Tuesday, December 09, 2008

Heterotopia


While on the subject of books about urban space and design, there is another good one just out, Heterotopia and the City, Public Space in a Postcivil Society edited by Michiel Dehaene and Lieven De Cauter. It "discusses the concept of heterotopia: urban spaces that carry multiple, fragmented meanings. Heterotopia and the City seeks to clarify this concept and investigates the heterotopias which exist throughout our contemporary world: in museums, theme parks, malls, holiday resorts, gated communities, wellness hotels, and festival markets."

"Heterotopia, literally meaning 'other places', is a rich concept in urban design that describes a world off-center with respect to normal or everyday spaces, one that possesses multiple, fragmented, or even incompatible meanings.... The term was coined by Foucault in the late 1960s but has remained a source of confusion and debate since."
The book combines theoretical contributions on the concept of heterotopia, with a series of critical case studies that probe a range of (post-) urban transformations, from the 'malling' of the agora, through the 'gating' of dwelling, to the 'theming' of urban renewal. Wastelands and terrains vagues are explored as sites of promise and resistance in a section on urban activism and transgression. Heterotopia and the City provides a collective effort to reposition heterotopia as a crucial concept for contemporary urban theory and redirects the current debate on the privatization of public space.

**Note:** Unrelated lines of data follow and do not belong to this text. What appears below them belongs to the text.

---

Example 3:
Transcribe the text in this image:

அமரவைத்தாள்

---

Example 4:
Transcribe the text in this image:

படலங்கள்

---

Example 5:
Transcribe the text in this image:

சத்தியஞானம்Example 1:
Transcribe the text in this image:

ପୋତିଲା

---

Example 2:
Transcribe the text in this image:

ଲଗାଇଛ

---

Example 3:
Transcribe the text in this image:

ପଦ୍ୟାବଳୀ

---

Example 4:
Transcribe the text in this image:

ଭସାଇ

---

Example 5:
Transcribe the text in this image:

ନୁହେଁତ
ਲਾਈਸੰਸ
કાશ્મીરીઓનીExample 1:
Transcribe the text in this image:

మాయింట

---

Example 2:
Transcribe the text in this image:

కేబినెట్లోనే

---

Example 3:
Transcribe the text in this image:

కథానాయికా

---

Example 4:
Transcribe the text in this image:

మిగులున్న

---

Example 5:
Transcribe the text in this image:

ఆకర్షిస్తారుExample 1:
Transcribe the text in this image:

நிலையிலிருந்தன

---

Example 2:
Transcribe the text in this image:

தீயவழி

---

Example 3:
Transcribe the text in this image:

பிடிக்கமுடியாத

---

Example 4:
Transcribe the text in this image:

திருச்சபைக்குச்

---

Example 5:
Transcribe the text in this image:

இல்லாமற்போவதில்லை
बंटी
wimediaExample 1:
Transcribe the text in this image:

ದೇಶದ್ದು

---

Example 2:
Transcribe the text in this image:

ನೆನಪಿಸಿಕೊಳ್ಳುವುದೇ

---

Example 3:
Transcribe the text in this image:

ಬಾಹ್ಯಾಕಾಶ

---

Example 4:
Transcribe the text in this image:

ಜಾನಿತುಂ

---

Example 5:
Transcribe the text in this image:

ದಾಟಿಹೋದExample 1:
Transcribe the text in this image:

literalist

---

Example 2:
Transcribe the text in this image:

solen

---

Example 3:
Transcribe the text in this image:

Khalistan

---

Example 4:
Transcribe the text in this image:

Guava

In both this and Steffen Lehmann's book, art is assumed a "natural" instrumental or relational role, which needs to be critiqued, as the practice could be seen to have become 'formalised'.

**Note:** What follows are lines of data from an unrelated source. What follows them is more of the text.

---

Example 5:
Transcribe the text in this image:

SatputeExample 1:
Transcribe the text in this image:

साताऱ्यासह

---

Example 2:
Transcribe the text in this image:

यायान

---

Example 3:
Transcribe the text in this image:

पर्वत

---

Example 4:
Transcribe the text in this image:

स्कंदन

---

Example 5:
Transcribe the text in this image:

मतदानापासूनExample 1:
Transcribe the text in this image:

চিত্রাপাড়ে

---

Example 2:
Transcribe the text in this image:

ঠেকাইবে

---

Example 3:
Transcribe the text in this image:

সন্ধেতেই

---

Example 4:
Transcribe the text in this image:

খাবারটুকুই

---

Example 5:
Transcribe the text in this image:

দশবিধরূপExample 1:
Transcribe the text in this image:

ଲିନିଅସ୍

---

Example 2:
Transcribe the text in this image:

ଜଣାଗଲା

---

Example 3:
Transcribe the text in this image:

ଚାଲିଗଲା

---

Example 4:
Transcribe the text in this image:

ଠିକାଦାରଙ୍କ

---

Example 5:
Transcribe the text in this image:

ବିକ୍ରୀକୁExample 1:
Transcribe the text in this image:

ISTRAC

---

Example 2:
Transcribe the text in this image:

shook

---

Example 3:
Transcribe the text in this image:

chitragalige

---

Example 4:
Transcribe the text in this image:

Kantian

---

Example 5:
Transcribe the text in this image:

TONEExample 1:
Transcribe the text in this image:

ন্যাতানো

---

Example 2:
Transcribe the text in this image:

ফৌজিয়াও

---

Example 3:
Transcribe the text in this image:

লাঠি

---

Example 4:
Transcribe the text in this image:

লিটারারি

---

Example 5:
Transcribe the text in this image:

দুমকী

While pondering this I came across this comment by Calin Dan on Nettime.
"Autonomy entitles art to float freely in the interstices of the social fabric, to experiment and to steer in unexpected directions. When experiment and steering relate directly to the fabric itself, the art discourse looses autonomy and gains relational power (in the sense designed by Nic. Bouriaud). Relational art has an increased chance to acknowledgement, but also - naturally - to criticism, coming not only from the comfortable inner circles, but also from the structures to which the respective discourse 'relates'. Needless to say that both concepts (autonomous, relational) have no axiological power; they are not about quality, they are about method.